Now as for my title, “Fabric two ways”.. I typically buy more fabric than I need, just in case something goes disastrously wrong and I need more fabric. Better to have too much, than not enough. I still have wool left over, but also had plenty of that beautiful blue teal satin! Feeling creative one night, I made two boleros. (The second one I will show you later, in another Fabrid-Two-Ways post!) For now, here’s the teal satin bolero..

 

I really got into the design on this one.. I made a single bolero pattern and used it twice (for an unlined bolero, and a lined bolero.) This is the unlined bolero. One of my favorite aspects is the petal sleeves! This was my first time making a pattern for and sewing petal sleeves, and it was a lot of fun.
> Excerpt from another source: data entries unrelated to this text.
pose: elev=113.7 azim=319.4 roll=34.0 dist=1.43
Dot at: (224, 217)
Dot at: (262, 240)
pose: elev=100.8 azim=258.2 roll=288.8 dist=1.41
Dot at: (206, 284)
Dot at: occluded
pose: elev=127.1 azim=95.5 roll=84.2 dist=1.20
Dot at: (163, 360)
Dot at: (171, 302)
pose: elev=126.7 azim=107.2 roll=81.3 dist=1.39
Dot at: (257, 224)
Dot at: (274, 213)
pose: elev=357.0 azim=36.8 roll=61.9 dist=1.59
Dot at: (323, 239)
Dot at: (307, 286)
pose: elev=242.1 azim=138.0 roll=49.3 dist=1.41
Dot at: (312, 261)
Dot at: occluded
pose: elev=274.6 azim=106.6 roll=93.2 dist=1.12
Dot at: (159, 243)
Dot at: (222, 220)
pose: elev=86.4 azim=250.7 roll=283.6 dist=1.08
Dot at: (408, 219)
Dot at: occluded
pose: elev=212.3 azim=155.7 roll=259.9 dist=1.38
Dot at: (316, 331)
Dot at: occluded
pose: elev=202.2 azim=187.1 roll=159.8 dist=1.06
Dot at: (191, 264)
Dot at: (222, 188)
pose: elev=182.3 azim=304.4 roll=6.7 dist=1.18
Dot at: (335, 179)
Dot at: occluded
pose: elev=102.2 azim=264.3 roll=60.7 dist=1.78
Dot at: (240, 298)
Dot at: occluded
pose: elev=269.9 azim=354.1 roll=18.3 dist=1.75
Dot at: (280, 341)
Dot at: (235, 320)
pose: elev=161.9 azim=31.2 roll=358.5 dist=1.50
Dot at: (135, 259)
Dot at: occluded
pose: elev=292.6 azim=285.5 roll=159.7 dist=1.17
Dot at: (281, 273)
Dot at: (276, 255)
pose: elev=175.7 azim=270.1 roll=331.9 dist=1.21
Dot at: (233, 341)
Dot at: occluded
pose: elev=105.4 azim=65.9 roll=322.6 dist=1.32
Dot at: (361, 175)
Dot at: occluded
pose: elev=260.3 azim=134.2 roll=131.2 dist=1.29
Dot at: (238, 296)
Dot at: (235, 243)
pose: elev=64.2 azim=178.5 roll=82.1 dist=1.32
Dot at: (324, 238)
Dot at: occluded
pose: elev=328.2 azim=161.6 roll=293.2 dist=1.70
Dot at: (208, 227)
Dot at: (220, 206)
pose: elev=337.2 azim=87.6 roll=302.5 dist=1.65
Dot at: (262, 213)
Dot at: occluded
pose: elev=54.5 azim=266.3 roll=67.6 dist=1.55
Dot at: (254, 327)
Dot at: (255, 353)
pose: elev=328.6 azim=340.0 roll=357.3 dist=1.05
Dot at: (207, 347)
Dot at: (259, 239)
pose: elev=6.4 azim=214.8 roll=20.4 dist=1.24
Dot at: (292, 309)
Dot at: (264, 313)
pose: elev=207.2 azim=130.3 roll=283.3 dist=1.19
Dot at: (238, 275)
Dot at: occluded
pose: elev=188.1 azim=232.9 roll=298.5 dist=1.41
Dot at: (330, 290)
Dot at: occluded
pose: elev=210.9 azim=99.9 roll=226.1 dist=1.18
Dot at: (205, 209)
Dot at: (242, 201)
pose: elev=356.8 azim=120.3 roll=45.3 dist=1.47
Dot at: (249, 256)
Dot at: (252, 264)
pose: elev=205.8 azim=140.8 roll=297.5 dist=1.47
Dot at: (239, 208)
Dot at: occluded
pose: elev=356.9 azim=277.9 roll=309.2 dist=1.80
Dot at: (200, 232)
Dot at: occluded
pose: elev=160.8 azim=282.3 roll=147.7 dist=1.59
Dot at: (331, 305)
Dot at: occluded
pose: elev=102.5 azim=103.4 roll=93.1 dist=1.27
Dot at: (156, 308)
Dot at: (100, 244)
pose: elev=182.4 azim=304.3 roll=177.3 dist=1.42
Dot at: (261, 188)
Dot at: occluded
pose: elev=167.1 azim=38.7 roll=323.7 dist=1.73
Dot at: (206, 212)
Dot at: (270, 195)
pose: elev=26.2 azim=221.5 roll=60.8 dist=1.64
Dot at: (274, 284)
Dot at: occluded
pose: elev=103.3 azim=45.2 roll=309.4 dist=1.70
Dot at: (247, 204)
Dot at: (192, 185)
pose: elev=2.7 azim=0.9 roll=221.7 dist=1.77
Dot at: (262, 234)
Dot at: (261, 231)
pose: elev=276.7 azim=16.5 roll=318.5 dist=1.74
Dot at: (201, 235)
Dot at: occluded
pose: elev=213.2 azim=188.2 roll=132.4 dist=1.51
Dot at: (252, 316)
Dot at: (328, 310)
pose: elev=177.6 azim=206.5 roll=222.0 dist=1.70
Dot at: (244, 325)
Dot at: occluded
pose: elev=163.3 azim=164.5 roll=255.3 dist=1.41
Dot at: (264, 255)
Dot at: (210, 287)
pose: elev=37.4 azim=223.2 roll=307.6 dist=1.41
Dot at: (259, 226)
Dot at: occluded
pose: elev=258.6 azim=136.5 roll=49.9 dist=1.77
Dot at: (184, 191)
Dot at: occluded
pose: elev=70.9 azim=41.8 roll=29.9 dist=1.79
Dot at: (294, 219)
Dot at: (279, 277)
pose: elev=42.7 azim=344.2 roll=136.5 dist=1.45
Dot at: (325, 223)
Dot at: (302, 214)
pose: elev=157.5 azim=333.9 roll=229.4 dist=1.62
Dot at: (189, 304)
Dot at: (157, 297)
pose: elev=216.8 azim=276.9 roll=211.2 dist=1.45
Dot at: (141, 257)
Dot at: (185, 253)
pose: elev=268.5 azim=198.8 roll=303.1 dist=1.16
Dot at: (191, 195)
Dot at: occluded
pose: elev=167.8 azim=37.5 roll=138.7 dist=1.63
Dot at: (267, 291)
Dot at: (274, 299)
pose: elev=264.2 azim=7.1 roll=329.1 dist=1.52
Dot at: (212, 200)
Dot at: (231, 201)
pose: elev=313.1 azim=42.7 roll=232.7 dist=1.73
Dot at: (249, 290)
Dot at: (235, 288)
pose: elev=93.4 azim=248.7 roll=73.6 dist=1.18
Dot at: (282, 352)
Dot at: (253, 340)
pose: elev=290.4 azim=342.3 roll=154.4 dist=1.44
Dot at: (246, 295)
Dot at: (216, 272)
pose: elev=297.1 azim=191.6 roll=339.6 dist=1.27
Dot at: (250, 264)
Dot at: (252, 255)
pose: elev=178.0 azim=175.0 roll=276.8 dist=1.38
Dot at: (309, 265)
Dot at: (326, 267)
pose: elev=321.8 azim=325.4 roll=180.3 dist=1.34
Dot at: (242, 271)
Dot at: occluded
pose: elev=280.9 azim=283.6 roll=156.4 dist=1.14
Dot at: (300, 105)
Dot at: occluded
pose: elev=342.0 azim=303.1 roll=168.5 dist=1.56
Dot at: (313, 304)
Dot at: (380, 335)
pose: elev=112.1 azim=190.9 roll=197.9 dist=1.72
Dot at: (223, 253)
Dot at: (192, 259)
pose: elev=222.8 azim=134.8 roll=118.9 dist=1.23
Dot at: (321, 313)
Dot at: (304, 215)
They're much easier to make than I was anticipating, and are so much more feminine than a cap or short sleeve.

 

Oh, and.. uh.. yeah... princess seams again on the front and back. (Remember what I said earlier?!) I don't care, I love them and will continue to add more work for myself just for the sake of the design. :) Also, I cut strips of fabric on the bias to bind the edges, since I wasn't lining this one.

 

I wish I were joking, but I was up working on these flower embellishments at 1am. Once I started sewing this bolero, I couldn't stop! I cut out dozens of fabric circles in various sizes and singed the edges (since the fabric is synthetic fibers) and then arranged them into a grouping that I liked. Once arranged, I stitched them all together onto the bolero, with some freshwater pearl accents at the centers. This was a fantastic way to use up all of the 'misshapen' pearls that I would not use in my jewelry designs, and were just sitting around!

 

Well, there you have it! Fabric two ways.. teal satin fabric used in completely opposite seasonal garments.. a winter coat and a spring bolero!